Was rather diverted by a feature in the Sunday Times at the weekend about "infill" houses. Well! This is a most welcome arrival in the Sunday supplement mainstream. Some rather uplifting images were shown and, better still, comes the news that Boris has a gleam in his eye to build 30,000 new homes in the capital on GLA land (go, Boris!) while the HCA are looking at a scheme to deliver a (more modest) 1,250 homes across the UK.
The RIBA, joining in, have launched a competition to unearth places as hitherto not worthy of development, working on the principle that it is those who live and work locally who are best placed to know. How wonderful! And there are websites that inform more: urbfill.com or the RIBA site at architecture.com.
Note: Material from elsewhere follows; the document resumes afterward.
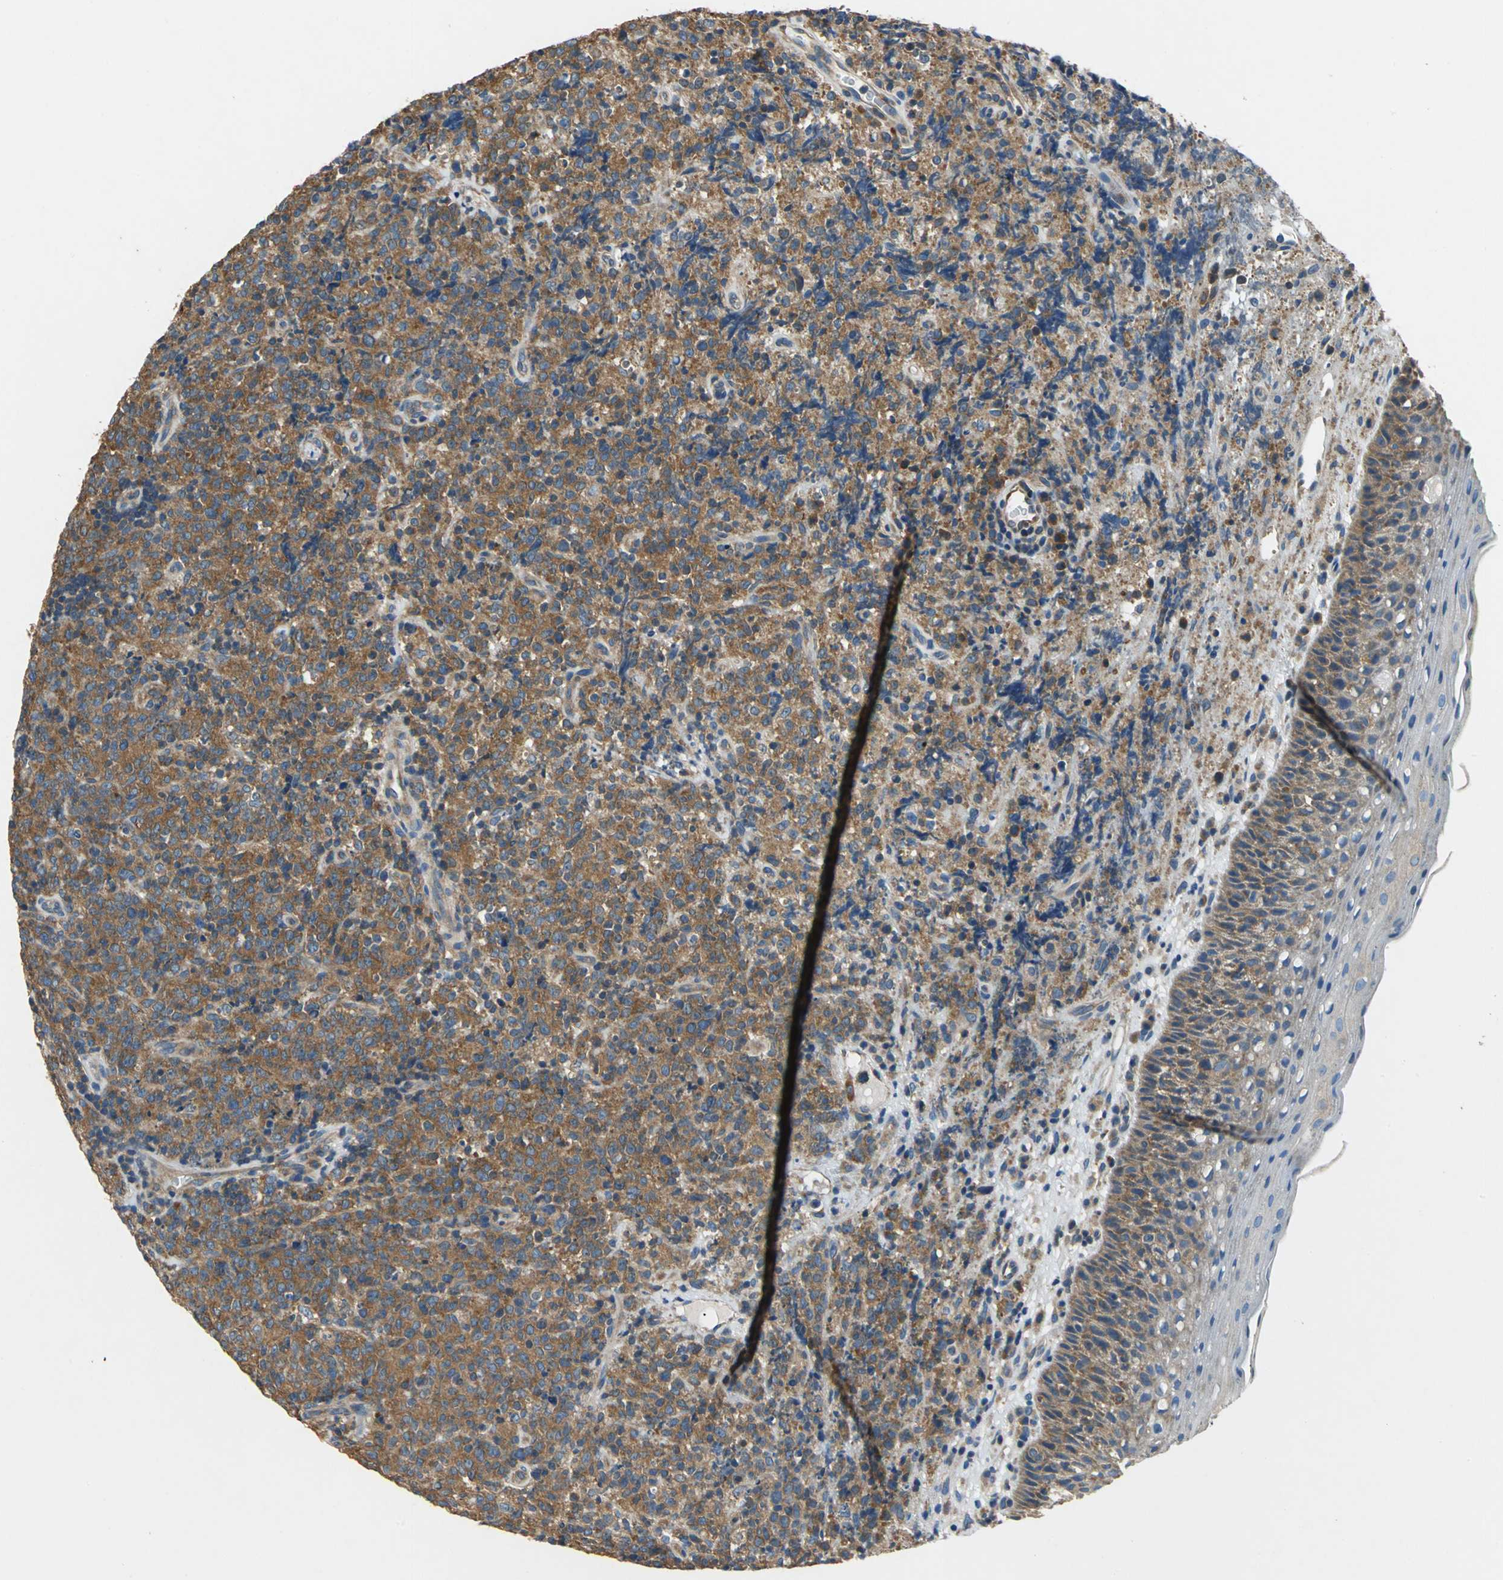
{"staining": {"intensity": "moderate", "quantity": ">75%", "location": "cytoplasmic/membranous"}, "tissue": "lymphoma", "cell_type": "Tumor cells", "image_type": "cancer", "snomed": [{"axis": "morphology", "description": "Malignant lymphoma, non-Hodgkin's type, High grade"}, {"axis": "topography", "description": "Tonsil"}], "caption": "There is medium levels of moderate cytoplasmic/membranous staining in tumor cells of lymphoma, as demonstrated by immunohistochemical staining (brown color).", "gene": "DDX3Y", "patient": {"sex": "female", "age": 36}}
This reminds me that for some time I have been meaning to blog about the Steel House in Hart Street, Edinburgh, which I saw for the first time last autumn (when out for a stroll with the lovely June Barnes) and which is clearly very famous in architectural circles having won several awards.
Levered into a sort of "in-between space" (where there was a garage or a shed at the end of the back garden of a Georgian House) I was captivated by it architecturally but - more to the point - was far more arrested by the sheer resourcefulness of the thing.
Edinburgh's New Town is an uplifting place and is built to generous scale and nobody in their right mind would suggest that this generosity should be compromised, so the Steel House shows the way: if it can be managed in Edinburgh then don't tell me that many (most) of our town centres could sustain (absorb) extra units of housing, if sensitively and appropriately handled.